* _Task directions_
When you reach the line in the data below that contains "(svguseinch false)", please start repeating lines exactly, and stop after the line that contains "(psnegative false)", repeating nothing else.

[Stored dataset items]

☆ ☆ ☆ ☆ ☆

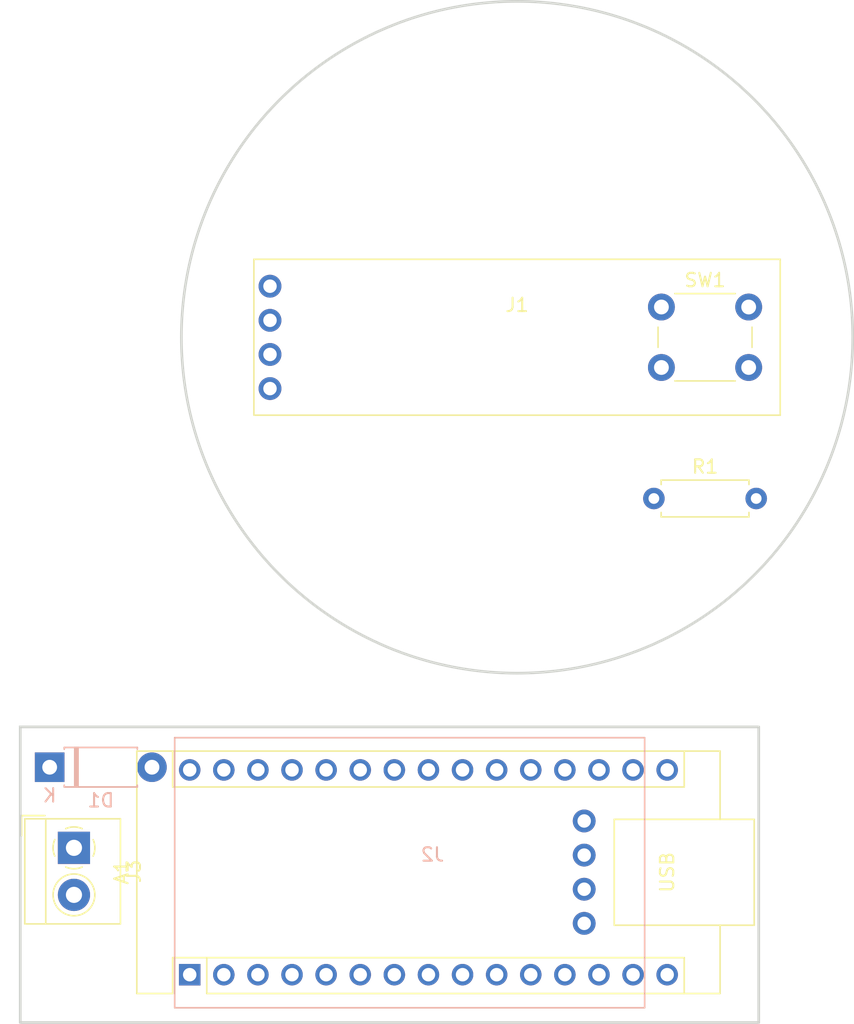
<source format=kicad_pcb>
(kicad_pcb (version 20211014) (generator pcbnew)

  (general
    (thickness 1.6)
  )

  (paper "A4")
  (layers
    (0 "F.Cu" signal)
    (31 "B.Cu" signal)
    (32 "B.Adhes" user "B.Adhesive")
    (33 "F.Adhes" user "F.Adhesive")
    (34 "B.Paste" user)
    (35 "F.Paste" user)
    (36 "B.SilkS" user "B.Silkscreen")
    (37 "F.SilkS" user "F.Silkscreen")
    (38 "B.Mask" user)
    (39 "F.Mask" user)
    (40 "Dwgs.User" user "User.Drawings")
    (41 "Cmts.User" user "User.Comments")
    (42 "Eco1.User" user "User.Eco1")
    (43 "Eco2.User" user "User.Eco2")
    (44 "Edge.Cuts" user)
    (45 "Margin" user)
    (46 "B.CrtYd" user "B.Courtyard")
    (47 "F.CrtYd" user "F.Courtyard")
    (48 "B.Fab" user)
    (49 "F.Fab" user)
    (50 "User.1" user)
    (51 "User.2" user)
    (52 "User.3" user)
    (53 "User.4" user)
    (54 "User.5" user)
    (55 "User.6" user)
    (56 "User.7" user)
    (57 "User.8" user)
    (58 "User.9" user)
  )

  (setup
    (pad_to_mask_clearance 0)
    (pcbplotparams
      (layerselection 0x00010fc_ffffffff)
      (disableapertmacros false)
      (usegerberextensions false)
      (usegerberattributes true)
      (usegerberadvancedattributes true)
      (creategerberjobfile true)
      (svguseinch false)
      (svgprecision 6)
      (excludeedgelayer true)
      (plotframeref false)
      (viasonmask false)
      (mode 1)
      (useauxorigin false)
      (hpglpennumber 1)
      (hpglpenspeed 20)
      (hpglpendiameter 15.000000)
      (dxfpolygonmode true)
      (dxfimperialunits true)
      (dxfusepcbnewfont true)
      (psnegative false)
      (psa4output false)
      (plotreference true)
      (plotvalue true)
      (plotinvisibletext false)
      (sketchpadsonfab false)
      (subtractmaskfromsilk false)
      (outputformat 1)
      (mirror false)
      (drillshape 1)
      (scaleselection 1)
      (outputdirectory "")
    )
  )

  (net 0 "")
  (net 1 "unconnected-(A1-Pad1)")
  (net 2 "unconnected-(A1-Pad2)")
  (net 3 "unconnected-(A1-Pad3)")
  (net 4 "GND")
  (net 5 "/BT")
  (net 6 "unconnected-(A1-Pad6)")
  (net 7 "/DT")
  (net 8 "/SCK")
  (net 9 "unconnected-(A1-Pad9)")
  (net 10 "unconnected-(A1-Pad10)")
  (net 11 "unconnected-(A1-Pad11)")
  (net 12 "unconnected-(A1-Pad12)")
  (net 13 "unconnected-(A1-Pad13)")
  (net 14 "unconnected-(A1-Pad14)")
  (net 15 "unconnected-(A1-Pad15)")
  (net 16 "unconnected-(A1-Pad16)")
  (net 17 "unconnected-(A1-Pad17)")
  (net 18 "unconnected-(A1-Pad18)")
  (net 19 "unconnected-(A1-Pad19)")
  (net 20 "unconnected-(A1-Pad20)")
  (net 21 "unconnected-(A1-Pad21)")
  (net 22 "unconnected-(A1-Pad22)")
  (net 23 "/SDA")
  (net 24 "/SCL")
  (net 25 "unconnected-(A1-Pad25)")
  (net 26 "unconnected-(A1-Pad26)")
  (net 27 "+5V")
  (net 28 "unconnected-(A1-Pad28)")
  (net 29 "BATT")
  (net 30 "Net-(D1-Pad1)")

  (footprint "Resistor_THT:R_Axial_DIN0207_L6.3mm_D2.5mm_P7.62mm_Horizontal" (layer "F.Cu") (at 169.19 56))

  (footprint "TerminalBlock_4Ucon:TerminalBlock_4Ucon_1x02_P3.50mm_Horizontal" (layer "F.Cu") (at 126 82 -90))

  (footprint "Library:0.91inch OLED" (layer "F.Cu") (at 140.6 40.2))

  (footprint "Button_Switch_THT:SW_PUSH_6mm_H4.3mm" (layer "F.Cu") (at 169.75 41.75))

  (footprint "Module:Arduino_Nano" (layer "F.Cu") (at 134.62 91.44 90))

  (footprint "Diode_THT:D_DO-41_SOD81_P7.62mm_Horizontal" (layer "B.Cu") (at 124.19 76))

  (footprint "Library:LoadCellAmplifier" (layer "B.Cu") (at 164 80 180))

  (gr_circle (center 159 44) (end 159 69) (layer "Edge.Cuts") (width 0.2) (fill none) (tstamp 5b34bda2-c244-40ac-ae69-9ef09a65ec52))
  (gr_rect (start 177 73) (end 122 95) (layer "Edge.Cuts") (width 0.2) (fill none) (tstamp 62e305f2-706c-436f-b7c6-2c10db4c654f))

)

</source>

☆ ☆ ☆ ☆ ☆

* _Task response_
      (svguseinch false)
      (svgprecision 6)
      (excludeedgelayer true)
      (plotframeref false)
      (viasonmask false)
      (mode 1)
      (useauxorigin false)
      (hpglpennumber 1)
      (hpglpenspeed 20)
      (hpglpendiameter 15.000000)
      (dxfpolygonmode true)
      (dxfimperialunits true)
      (dxfusepcbnewfont true)
      (psnegative false)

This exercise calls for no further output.